Travel Report: Live Music in Amsterdam.
Whether you’re an Amsterdam expat or just visiting, checking out the city’s fantastic music scene is a must during your time in the Dutch capital. There’s a host of amazing music venues here and most of them have been converted from historical buildings with rich histories. I got to visit a bunch of these sites during my time here. Furthermore, I was often able to get behind the scenes with the bands themselves. So let’s take a look at your many options for live music in Amsterdam!
It certainly doesn’t look like a music venue from the outside, but actually Paradiso Amsterdam stands as one of Europe’s most historical concert halls. It started out as a nineteenth century church, before reopening as a youth centre in 1968. That same year Pink Floyd played here, performing songs that would appear on their debut album Piper at The Gates of Dawn. Subsequently, more up and coming bands came to Paradiso and it soon blossomed into one of the places for live music in Amsterdam.
Glancing through the list of artists who’ve performed here is nothing short of exhilarating! I’m talking David Bowie, The Rolling Stones, The Sex Pistols, Prince, U2, Nirvana and Amy Winehouse to name just a few. I came to Paradiso a handful of times to see bands such as I Am Kloot, The Vaccines and dEUS. I always enjoyed the intimacy of Paradiso, with its stained glass windows and small capacity (just under 2000). For the latest scheduling, head to the official website.
Melkweg is a larger music venue located near Leidseplein, Amsterdam’s main clubbing district. Its name translates as Milky Way, a reference to the building’s history as a milk factory. Today it’s a massive cultural centre with no less than six performance halls.

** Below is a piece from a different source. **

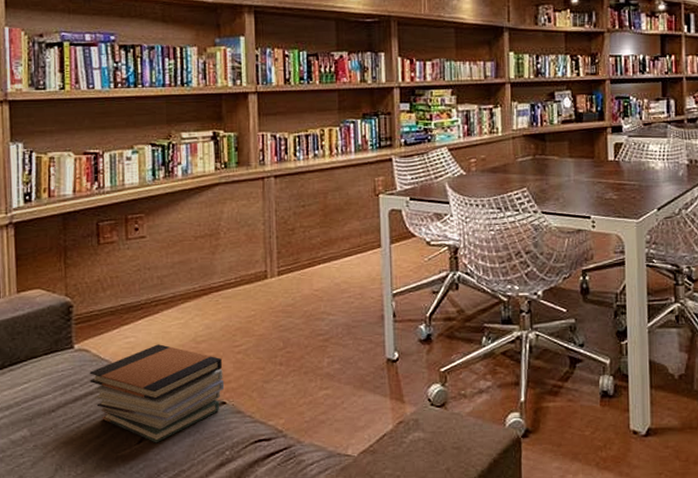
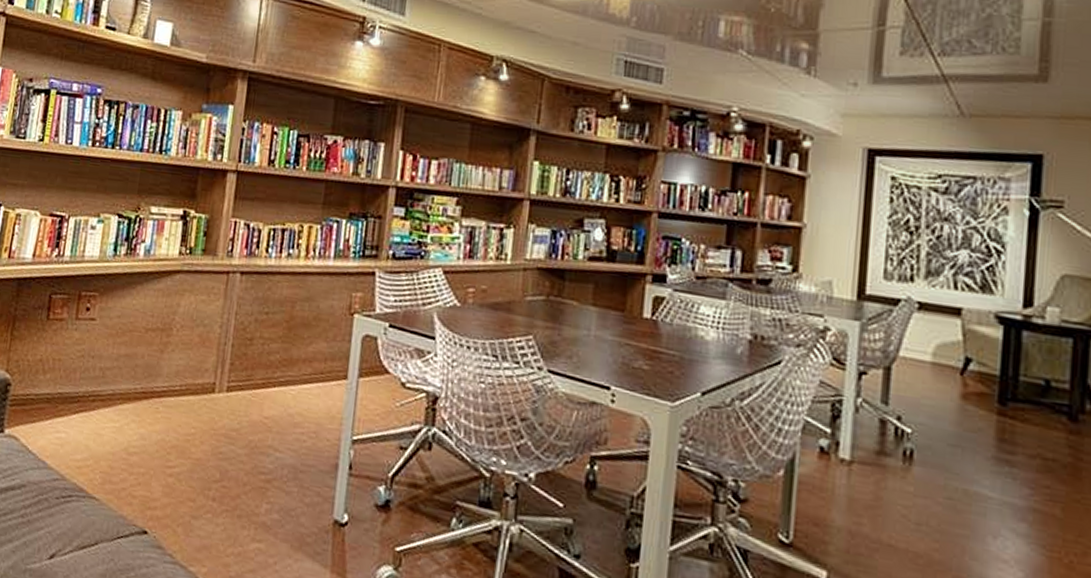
book stack: present [89,344,225,443] -> none [13,446,151,563]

I came to Melkweg in May 2013 for an interview with the British rock band Kaiser Chiefs. In the end only the singer Ricky Wilson and bassist Simon Rox showed up. However, they more than made up for it with a surprisingly informal chat about the ups and downs of the music business. We talked about the huge success of their debut album Employment and the recent departure of founding member Nick Hodgson. We also touched on the unique promotion campaign behind their album The Future Is Medieval. “That album won awards you know” quipped Ricky. “Yeah,” continued Simon, “Unfortunately they were the wrong kind of awards”.

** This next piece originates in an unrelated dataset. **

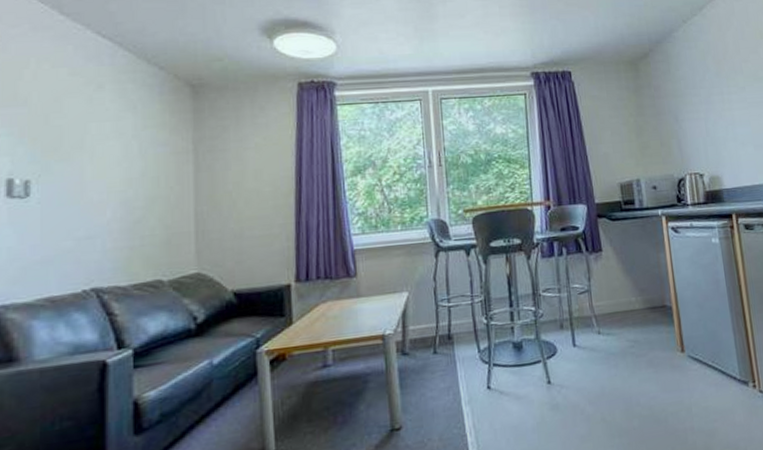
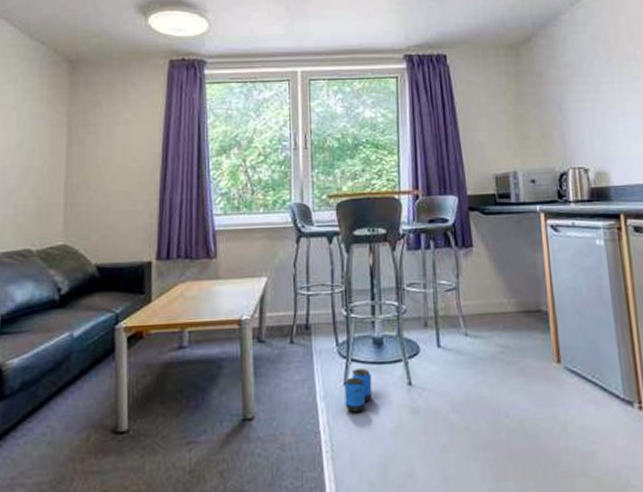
barrel: none [487,372,515,414] -> present [344,368,372,412]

That night in The Max Hall at Melkweg, Kaiser Chiefs smashed out a fifteen-song set. It’s a modern venue with a raw, industrial feel, which seemed to suit the band’s punky, power pop hit singles. For more on Melkweg, along with the latest scheduled gigs, here’s their online home.
If there were a prize for the most beautiful venue to catch live music in Amsterdam, it would almost certainly go to Concertgebouw. Opened in 1886, this impressive, neo-classical structure has been hailed as one of the finest concert halls in the world! Actually it’s mostly classical music on offer here, although from time to time they do extend special invitations to musicians from the rock and pop worlds.
My one and only visit here was in June 2011 to see the amazing Ryan Adams. They say that Concertgebouw has truly world class acoustics. Adams certainly took advantage of this, performing a totally stripped back acoustic set from across his 20 plus albums.
Just a quick word on the venue’s gigantic organ. It was built in 1890 by one of the world’s most famed organ builders, Michael Maarschalkerweerd. Moreover, it has sixty registers on three divisions. Concertgebouw hosts around seven hundred performances a year. If you’re interested in catching one, take a look at their website here.
The smallest and cosiest Amsterdam venue I’ve been to is the 350-capacity Bitterzoet.This two-story club holds regular nostalgia nights and is a leading light for local, unsigned bands. However, every now and then it pulls in some big names. I came here to see the award winning singer-songwriter Kate Nash play in November 2012.
Before the gig, Kate and I sat down for an hour-long chat that ranged from her early days as a struggling songwriter to the giddy highs of winning Best British Female Artist at the 2008 Brit Awards. Genuinely friendly, candid and highly playful, this was one of my most memorable Amsterdam interviews.
Lastly, if you’ve got your heart set on catching a monster act in a fittingly huge setting, there’s really only one venue for you. Back in my Amsterdam days this place was called The Heineken Music Hall. However, in keeping with its very corporate atmosphere, it’s since been renamed AFAS Live. AFAS is the software company that sponsors the place… which is depressing. I’ve been here a couple of times, once to see Franz Ferdinand, on the other occasion it was Jack Johnson. Both performances were in the main Black Box Hall, which holds up to six thousand people. To see who’s coming up here, make your way to their website.